**EXTRACTED ENTRIES**
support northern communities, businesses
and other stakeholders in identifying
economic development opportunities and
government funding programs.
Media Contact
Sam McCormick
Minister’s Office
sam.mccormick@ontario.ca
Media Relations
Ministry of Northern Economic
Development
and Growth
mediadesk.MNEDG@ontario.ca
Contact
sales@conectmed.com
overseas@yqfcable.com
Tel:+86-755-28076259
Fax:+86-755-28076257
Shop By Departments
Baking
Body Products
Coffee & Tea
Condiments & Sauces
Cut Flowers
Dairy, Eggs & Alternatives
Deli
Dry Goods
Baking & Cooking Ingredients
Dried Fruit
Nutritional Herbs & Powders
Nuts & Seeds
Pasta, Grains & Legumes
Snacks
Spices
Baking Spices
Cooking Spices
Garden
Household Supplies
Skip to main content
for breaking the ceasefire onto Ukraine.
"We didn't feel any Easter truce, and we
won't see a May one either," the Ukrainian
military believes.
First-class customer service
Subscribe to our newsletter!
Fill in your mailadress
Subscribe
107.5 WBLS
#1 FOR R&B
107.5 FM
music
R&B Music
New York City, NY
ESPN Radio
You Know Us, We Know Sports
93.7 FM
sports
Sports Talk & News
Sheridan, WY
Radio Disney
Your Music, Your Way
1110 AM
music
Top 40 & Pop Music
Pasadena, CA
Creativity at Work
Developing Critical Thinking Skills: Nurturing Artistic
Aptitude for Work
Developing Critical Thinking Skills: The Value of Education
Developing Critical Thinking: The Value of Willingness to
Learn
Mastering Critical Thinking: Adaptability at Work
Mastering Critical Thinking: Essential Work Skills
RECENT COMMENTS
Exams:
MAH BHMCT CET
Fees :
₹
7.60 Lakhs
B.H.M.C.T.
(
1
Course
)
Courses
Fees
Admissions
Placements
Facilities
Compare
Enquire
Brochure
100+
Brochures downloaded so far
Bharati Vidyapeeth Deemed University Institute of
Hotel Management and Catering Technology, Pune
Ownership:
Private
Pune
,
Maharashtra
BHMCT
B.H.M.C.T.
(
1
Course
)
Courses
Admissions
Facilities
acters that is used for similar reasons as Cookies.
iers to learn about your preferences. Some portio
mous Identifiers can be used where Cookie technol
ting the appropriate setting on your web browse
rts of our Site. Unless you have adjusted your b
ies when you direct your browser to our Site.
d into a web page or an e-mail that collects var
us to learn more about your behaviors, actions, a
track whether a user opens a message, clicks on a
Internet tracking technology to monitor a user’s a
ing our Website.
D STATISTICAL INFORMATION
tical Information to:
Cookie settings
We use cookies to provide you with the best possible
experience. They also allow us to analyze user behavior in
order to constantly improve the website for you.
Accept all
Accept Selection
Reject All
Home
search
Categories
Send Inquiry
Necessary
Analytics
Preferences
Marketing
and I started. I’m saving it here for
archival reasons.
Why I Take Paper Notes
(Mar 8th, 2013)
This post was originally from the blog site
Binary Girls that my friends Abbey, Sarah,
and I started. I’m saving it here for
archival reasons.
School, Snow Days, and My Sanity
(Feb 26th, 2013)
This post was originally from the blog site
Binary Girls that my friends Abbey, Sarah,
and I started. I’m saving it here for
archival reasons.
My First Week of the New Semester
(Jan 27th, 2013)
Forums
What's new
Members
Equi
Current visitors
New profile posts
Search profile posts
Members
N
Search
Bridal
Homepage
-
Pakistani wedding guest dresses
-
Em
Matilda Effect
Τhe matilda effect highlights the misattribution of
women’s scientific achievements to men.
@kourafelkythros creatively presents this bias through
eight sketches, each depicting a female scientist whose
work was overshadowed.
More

**PROBLEM TO WORK ON**
Whenever a line in the records contains the word "about", copy that line.

**RESPONSE BOX**
iers to learn about your preferences. Some portio
us to learn more about your behaviors, actions, a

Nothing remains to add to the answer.